[Saved entries]
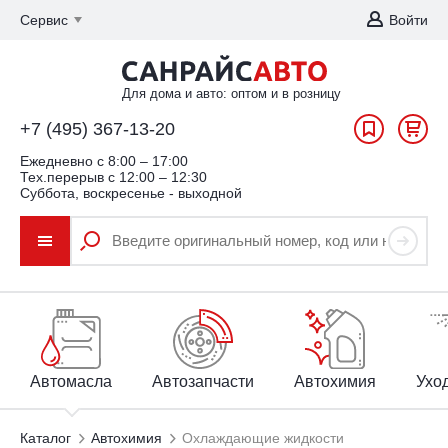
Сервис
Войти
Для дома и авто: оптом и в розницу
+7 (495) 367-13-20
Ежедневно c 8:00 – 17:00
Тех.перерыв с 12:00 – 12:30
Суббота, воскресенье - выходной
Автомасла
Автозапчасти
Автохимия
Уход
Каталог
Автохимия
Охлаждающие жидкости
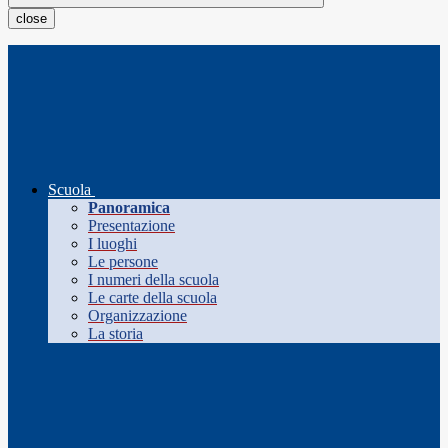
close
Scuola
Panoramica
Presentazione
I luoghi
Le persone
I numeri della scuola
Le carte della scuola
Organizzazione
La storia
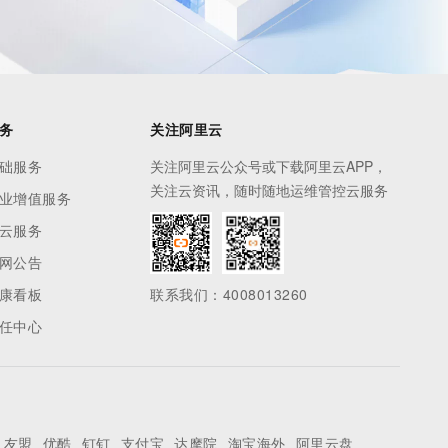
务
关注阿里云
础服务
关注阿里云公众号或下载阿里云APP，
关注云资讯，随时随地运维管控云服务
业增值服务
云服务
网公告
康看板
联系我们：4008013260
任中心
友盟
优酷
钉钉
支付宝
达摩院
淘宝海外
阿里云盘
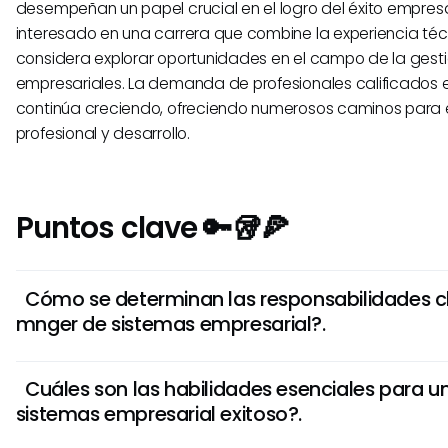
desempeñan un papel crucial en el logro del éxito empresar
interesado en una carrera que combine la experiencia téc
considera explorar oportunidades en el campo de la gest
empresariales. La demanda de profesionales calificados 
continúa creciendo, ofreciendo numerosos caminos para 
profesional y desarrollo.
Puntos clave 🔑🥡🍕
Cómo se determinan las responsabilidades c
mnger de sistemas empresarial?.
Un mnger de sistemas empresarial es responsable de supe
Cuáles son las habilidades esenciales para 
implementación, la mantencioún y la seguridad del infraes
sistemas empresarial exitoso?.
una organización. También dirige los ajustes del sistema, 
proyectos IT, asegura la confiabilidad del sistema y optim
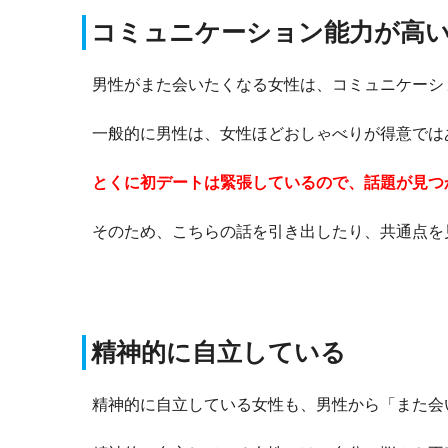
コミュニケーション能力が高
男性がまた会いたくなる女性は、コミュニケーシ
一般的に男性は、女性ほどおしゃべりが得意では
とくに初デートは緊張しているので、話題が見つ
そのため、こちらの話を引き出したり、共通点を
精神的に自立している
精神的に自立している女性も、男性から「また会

---

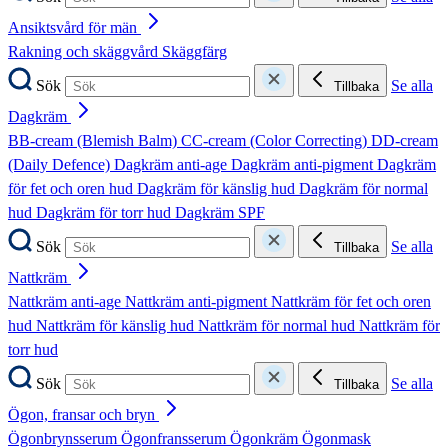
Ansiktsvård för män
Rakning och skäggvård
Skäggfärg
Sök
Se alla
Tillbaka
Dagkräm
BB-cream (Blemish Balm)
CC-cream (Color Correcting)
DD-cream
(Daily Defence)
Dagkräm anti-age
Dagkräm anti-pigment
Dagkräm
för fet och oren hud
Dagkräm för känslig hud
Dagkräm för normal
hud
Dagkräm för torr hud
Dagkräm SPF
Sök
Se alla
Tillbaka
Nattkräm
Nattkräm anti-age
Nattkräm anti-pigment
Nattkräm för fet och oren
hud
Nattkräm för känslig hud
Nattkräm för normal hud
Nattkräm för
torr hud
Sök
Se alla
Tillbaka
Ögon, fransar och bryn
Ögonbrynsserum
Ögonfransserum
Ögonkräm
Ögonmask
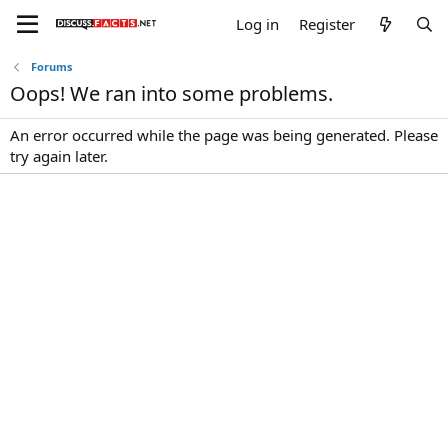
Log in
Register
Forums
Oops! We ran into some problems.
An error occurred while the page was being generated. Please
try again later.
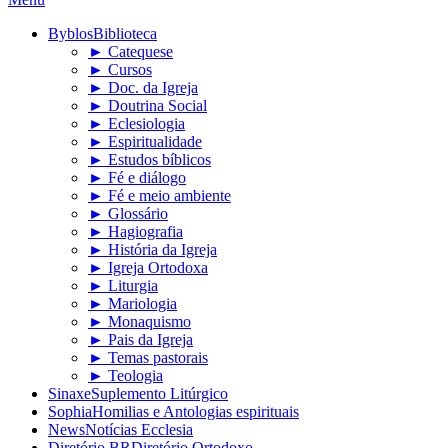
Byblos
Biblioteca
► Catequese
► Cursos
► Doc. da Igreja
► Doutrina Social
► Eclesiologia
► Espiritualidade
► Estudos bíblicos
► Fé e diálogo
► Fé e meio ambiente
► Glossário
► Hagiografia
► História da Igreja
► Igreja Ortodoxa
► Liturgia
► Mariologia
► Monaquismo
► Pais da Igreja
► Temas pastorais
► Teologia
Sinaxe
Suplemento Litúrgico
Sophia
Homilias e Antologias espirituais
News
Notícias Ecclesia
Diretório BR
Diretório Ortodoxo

--

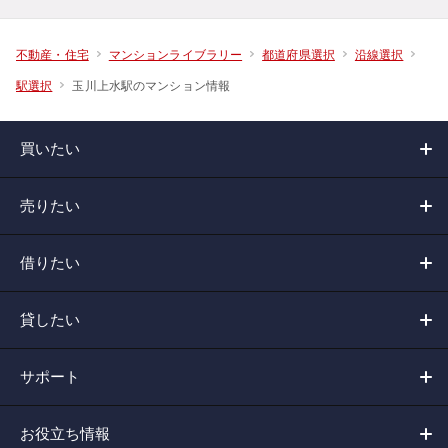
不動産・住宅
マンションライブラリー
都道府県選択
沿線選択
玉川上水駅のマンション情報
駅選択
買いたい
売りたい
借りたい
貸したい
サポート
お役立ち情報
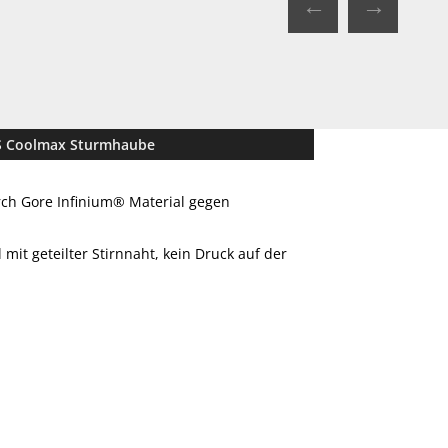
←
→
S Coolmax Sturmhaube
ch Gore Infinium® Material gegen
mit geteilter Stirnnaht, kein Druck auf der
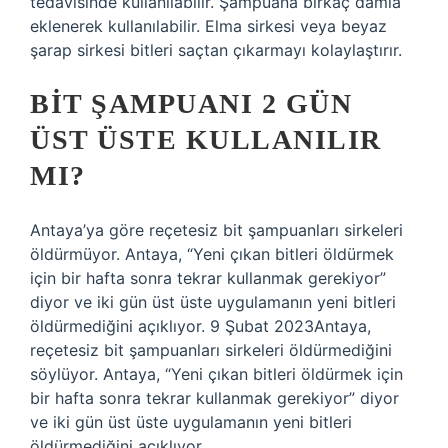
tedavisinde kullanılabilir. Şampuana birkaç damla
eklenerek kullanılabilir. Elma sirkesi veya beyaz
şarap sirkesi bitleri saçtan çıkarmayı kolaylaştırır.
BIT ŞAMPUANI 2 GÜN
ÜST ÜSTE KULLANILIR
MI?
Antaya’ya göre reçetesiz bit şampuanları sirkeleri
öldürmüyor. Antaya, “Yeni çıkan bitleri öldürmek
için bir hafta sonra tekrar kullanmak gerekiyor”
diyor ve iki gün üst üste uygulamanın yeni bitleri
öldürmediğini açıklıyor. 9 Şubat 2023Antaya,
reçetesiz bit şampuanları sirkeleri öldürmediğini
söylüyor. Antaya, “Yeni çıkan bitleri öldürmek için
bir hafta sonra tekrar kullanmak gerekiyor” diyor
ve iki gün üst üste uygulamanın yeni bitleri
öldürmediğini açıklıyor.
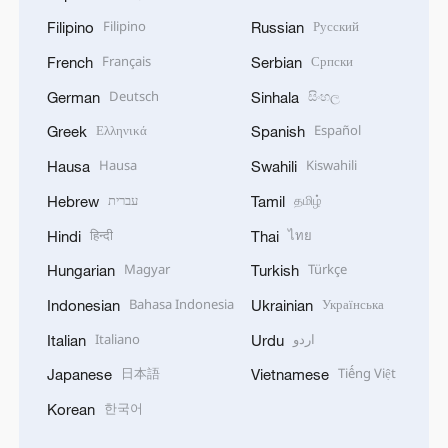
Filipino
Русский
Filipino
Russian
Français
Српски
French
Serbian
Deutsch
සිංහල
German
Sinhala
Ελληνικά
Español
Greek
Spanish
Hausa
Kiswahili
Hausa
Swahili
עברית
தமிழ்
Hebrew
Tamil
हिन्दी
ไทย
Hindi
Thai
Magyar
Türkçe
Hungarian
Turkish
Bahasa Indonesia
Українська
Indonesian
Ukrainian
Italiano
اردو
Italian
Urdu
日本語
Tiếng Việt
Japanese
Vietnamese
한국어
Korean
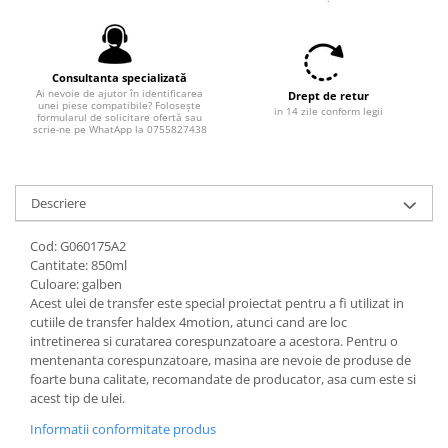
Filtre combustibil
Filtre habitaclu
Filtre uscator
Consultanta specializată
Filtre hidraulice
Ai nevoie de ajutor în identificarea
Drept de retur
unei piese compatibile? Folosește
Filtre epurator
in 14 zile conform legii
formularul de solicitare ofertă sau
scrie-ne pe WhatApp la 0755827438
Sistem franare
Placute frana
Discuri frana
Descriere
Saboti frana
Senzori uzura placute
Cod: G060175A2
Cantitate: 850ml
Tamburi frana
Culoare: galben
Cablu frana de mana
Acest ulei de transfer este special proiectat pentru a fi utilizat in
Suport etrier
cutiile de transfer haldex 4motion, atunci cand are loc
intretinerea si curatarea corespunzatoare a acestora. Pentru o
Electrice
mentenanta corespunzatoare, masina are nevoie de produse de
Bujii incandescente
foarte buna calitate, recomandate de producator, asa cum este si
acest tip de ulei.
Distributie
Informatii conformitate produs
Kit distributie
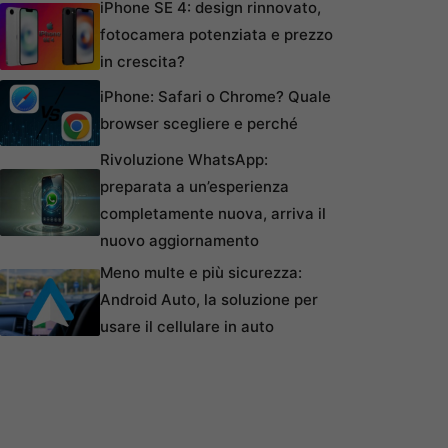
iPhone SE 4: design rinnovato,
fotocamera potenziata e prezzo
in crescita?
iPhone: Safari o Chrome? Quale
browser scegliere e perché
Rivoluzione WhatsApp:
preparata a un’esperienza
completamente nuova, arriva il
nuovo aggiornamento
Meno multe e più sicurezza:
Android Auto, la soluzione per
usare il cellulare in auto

■ Problem: Tally the lines in the listing that contain the string "sirkesi", with case counting. Reply with the number alone.

■ Solution for this task: 2